1) Check enquiry totals

How many calls, forms, and booking clicks did you get?

2) Check which pages produced them

Which pages are doing the work?

3) Check which pages got traffic but produced little

Pick one page to improve next month.

4) Make one change

Examples:

  • rewrite the headline for clarity
  • move the call to action higher
  • add reviews and proof
  • shorten the form
  • add a service specific FAQ section

5) Compare month on month

You are not looking for perfection. You are looking for steady improvement.

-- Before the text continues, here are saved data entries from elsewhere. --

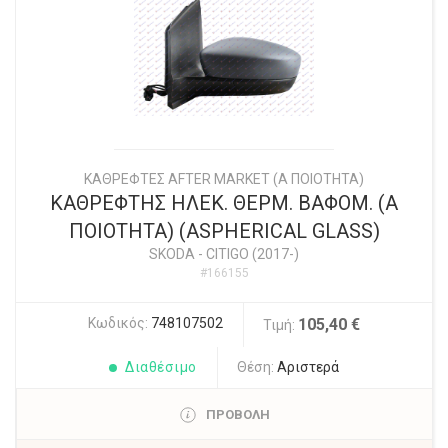
ΚΑΘΡΕΦΤΕΣ AFTER MARKET (Α ΠΟΙΟΤΗΤΑ)
ΚΑΘΡΕΦΤΗΣ ΗΛΕΚ. ΘΕΡΜ. ΒΑΦΟΜ. (Α
ΠΟΙΟΤΗΤΑ) (ASPHERICAL GLASS)
SKODA
-
CITIGO (2017-)
#166155
Κωδικός:
748107502
105,40 €
Τιμή:
Διαθέσιμο
Θέση:
Αριστερά
ΠΡΟΒΟΛΗ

Small monthly changes compound quickly.

How tracking supports local SEO too

This is the part most people miss.

Tracking tells you where Google is already giving you visibility, and where visitors are already landing.

That means you can:

  • double down on services that are already getting attention
  • improve pages that are close to converting
  • build new pages based on what customers actually do, not what you assume

In other words, tracking turns your website from a brochure into a system.

How this links to the rest of the series

  • Post #1 (the 5-second test) helps you fix clarity and trust so people do not bounce.
  • Post #2 (one page per service) helps you build the depth Google rewards.
  • This post makes sure you can measure what works and improve with confidence.

If you are building a website to dominate locally, these three together are your foundation.